Grandfather also learned that the Esquire was, additionally, involved in several other businesses and political activities. The conversation drifted back to Jericho, the Float Master and Mr. Aiken. This reminded Grandfather of the term that Mr. Aiken had used.


“Tell me Esquire,” prodded Grandfather, “what is a Vermont Sufferer? Mr. Aiken mentioned it just before my float accident.”


“Oh, that term!” Esquire Garnsey was, apparently, not to pleased with the phrase. He thought for a minute, as if to square away a complex story, and then spoke out.


“The ‘Vermont Sufferer’ story is rather confusing, and, depending on who you get the story from, it has different sides. It would appear that a group of families living in Vermont were being taxed rather unfairly. Well – – – unfairly according to them. There was an attempt to avoid the taxes through stubborn refusal to pay. They thought that their farms were located in New York. A few of the men ended up in jail but a few escaped by hiding. One of the escapees contacted the governor of New York and attempted to get the New York militia involved.”
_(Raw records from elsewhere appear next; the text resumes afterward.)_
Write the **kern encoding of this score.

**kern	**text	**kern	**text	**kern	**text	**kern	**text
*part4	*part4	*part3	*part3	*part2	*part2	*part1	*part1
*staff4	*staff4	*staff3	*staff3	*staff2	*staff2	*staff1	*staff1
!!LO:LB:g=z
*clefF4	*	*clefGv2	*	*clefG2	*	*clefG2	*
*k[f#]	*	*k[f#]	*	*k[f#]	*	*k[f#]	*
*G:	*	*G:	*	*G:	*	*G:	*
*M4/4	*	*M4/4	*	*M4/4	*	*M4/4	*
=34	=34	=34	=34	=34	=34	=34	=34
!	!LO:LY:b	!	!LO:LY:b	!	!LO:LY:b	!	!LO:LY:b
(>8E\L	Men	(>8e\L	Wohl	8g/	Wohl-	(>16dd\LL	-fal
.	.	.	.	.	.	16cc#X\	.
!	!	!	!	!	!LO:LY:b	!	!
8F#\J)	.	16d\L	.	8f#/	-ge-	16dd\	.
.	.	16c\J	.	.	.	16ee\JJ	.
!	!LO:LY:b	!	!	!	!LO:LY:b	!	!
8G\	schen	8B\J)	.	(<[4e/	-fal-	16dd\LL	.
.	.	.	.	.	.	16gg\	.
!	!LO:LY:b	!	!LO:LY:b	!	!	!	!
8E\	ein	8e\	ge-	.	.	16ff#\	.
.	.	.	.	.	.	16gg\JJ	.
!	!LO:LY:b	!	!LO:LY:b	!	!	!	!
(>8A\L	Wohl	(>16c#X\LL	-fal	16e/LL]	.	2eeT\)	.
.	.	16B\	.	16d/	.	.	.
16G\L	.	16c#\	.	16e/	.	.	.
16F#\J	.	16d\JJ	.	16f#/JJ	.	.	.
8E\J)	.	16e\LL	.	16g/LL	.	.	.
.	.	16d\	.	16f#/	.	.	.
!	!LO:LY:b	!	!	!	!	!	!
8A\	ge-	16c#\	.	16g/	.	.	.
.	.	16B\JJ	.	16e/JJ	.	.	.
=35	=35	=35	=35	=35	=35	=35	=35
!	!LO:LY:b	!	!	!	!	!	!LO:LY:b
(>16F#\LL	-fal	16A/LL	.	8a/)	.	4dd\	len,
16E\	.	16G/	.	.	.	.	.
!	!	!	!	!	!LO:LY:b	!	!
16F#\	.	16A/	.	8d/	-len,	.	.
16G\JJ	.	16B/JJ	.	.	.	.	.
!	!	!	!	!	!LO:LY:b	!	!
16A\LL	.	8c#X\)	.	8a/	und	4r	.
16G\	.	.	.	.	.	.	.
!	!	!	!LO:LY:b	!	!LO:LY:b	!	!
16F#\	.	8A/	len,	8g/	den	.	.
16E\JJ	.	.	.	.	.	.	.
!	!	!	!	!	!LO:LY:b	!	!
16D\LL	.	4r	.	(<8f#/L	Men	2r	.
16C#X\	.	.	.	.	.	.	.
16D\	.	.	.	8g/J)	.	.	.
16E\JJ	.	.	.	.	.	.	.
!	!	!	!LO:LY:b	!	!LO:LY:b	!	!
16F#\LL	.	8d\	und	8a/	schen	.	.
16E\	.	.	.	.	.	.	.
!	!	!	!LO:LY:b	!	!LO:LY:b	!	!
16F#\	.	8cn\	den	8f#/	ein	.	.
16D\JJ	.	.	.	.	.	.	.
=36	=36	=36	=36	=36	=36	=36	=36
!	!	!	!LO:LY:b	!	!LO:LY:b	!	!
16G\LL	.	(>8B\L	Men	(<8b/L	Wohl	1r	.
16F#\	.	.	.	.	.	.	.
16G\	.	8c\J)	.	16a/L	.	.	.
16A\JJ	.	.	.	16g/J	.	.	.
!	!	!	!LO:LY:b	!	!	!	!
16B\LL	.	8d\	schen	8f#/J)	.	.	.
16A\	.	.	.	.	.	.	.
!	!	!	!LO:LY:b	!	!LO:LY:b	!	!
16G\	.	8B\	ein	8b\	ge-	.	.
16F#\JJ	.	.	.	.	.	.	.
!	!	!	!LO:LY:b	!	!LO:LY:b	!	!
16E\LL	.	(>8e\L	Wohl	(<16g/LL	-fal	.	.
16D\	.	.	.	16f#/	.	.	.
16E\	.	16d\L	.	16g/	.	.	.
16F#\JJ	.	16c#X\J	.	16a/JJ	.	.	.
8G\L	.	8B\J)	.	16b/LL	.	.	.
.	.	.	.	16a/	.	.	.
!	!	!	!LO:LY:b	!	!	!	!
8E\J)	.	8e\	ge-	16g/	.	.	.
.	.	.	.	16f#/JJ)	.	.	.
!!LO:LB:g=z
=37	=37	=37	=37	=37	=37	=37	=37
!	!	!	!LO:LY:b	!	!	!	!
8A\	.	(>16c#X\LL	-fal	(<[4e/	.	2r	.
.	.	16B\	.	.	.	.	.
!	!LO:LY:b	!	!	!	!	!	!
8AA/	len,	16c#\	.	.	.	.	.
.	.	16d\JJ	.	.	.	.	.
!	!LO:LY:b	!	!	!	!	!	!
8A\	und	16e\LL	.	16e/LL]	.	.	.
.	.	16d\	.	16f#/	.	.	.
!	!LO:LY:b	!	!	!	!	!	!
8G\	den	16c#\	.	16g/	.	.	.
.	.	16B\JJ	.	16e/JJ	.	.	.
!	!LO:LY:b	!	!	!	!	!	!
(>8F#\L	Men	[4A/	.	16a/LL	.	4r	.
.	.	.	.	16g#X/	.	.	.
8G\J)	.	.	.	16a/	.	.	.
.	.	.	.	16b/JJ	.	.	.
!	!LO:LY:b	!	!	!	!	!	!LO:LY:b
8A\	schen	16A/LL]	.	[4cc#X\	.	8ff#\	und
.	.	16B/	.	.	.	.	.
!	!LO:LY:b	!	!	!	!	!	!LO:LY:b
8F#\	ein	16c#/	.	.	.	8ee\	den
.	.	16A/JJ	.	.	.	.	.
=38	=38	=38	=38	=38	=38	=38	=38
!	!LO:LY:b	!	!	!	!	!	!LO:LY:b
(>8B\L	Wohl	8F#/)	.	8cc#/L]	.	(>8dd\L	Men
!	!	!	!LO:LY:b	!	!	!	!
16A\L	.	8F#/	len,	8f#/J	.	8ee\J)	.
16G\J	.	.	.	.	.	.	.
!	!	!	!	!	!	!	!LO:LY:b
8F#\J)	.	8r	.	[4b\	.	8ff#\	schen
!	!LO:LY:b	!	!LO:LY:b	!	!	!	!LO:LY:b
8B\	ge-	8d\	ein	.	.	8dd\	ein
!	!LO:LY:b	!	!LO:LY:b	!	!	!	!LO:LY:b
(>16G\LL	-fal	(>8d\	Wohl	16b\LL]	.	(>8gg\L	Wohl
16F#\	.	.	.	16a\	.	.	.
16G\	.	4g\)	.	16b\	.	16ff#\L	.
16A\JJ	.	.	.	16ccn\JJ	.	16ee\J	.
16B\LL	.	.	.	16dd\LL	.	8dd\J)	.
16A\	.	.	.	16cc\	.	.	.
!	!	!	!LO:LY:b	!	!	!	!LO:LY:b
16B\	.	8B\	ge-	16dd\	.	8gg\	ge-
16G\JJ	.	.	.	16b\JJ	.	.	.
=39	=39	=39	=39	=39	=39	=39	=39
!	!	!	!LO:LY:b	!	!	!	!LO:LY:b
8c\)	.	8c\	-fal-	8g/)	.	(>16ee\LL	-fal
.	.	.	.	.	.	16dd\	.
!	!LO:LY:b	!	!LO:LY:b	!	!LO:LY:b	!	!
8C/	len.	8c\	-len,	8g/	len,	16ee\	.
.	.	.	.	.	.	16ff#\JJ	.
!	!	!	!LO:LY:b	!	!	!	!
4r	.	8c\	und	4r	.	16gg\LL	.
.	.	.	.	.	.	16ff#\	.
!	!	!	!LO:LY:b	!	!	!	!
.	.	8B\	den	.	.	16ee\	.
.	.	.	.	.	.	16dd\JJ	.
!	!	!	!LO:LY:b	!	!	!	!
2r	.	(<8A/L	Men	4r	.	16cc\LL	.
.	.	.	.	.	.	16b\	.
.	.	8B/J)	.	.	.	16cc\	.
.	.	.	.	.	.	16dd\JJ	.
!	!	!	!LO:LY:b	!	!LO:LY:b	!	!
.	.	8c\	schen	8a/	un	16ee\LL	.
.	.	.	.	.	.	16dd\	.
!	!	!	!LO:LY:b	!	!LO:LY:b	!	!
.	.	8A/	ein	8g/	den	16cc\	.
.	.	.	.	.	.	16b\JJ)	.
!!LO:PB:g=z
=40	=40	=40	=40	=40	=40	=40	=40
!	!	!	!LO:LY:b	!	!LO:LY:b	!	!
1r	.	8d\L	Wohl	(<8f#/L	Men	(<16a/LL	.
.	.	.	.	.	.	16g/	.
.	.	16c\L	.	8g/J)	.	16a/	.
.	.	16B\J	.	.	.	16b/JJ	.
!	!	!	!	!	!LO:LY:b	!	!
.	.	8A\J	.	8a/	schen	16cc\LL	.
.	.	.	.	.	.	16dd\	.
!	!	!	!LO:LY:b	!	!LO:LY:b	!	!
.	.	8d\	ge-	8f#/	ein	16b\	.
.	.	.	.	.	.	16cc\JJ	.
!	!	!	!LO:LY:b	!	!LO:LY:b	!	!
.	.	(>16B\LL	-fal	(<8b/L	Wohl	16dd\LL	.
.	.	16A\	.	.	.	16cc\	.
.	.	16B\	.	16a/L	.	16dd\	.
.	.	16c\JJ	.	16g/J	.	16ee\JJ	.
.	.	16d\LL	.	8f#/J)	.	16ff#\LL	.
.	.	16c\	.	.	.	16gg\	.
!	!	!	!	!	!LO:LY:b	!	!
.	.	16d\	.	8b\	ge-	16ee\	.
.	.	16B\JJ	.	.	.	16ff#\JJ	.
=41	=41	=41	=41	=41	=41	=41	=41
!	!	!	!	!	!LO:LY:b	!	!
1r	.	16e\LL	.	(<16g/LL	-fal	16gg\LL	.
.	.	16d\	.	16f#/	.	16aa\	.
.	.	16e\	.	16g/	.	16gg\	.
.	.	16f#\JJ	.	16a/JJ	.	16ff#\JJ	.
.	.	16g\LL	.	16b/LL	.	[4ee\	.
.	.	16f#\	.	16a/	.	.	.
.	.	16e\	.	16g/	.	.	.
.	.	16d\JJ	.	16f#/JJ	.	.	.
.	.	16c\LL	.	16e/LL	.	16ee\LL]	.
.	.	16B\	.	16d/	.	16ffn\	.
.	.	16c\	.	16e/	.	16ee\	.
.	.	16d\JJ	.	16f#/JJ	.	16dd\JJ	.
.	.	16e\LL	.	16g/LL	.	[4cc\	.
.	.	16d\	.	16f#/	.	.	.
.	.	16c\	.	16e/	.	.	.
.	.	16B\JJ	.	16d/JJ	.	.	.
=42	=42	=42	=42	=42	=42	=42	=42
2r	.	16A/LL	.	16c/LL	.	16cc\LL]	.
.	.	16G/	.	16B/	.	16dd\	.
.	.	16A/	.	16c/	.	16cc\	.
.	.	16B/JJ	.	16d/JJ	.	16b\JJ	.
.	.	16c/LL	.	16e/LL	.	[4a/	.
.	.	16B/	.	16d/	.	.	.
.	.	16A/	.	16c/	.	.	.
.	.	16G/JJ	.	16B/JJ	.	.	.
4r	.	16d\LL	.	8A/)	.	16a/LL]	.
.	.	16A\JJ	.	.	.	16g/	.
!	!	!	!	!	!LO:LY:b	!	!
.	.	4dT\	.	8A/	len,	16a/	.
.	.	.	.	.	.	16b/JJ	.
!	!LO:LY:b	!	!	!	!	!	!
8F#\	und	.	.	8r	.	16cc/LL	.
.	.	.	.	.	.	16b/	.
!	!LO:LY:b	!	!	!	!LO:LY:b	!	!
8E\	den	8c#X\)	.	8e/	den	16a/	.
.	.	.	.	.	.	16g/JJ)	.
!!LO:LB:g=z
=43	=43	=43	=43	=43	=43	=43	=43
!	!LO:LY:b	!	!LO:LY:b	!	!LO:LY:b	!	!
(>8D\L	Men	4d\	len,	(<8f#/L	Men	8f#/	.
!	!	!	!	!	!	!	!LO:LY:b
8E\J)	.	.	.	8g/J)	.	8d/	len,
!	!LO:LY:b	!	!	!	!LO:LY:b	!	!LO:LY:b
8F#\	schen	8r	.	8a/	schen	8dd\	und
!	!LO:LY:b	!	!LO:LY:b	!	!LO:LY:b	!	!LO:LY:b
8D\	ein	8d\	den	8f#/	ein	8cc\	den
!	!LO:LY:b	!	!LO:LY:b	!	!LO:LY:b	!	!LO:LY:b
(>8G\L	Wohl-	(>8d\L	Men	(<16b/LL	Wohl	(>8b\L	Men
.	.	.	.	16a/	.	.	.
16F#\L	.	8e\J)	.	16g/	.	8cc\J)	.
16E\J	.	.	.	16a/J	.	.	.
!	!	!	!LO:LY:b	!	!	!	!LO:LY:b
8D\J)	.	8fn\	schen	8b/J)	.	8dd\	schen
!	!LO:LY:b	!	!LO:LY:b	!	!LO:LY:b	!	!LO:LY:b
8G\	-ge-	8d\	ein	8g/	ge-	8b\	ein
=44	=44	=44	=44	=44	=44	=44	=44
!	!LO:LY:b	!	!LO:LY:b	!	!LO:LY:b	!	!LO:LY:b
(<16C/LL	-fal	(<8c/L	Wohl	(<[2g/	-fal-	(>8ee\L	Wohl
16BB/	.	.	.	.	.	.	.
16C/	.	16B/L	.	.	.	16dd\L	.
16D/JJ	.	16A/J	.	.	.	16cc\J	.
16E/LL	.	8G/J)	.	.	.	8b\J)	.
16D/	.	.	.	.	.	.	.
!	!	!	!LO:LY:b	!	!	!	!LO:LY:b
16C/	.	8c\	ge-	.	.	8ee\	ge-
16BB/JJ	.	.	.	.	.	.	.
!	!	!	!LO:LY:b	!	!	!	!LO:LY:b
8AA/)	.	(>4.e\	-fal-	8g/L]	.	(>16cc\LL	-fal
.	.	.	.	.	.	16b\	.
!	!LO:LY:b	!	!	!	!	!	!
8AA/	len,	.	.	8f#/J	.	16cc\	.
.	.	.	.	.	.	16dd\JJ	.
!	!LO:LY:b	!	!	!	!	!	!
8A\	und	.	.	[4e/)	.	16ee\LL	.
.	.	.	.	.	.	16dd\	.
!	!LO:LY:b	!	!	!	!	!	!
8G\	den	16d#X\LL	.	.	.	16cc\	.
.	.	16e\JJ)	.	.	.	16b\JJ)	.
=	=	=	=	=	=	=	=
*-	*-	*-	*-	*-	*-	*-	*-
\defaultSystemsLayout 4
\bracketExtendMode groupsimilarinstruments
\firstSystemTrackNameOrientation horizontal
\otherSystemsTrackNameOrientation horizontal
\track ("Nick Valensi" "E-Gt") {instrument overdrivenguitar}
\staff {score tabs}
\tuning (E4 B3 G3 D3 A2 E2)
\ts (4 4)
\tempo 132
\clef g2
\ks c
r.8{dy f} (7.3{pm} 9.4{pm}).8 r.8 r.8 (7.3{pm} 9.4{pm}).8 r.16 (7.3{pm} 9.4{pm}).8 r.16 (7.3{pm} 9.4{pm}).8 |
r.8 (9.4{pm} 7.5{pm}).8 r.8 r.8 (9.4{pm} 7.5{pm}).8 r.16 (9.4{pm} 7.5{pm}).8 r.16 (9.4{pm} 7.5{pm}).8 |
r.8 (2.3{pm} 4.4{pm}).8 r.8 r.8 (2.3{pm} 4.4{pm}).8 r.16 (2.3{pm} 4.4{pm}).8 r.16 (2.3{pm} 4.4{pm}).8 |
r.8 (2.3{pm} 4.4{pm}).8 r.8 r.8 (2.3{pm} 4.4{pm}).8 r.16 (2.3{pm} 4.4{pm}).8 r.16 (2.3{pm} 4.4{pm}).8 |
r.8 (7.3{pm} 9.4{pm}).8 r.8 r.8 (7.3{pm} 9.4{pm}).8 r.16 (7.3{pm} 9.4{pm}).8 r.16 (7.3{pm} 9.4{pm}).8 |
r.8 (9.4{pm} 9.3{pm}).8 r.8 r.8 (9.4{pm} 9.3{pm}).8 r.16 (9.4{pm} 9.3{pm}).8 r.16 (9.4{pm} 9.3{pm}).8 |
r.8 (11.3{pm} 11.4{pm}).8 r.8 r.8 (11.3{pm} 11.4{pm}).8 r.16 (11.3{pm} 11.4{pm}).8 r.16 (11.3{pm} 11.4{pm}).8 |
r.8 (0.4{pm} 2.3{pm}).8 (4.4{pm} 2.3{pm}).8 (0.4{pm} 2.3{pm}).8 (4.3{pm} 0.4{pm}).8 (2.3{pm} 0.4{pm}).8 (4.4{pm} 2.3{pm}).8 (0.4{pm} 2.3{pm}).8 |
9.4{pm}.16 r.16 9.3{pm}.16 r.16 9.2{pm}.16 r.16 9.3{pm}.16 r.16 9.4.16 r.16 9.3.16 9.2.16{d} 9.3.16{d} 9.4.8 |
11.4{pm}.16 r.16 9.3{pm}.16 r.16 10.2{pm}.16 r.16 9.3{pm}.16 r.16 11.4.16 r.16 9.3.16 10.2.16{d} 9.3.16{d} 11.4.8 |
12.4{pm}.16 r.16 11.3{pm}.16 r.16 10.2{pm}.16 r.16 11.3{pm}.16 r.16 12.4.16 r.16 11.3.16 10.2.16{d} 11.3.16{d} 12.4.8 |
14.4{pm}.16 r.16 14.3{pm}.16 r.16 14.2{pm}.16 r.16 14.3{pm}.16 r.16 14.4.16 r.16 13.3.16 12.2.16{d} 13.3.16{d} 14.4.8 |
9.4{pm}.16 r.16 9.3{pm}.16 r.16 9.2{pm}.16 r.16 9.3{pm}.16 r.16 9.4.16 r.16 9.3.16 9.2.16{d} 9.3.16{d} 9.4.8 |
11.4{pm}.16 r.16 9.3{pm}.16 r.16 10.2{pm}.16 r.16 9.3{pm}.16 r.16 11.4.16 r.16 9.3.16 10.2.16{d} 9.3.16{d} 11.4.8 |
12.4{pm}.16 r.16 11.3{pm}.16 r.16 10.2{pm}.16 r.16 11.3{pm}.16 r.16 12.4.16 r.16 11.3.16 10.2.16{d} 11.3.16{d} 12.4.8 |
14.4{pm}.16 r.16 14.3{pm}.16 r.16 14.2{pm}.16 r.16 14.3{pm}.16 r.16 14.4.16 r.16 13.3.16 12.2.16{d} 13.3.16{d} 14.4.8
Esquire Garnsey was quiet for a minute or so while he attempted to gather his facts. “The governor wisely side-stepped the issue. Finally, when the other men were released from jail, it would appear that they attempted to have New York annex the part of Vermont that was having the tax trouble. After some lengthy period of time the New York legislature, sick of the whole mess, decided to give these ‘Vermont Sufferers’ a large plot of land where Jericho now stands. It was divided up amongst them. Some of them cleared the land for farms and stayed. Some stayed for a time, sold out, and moved on. Others never moved there, they simply sold the land.”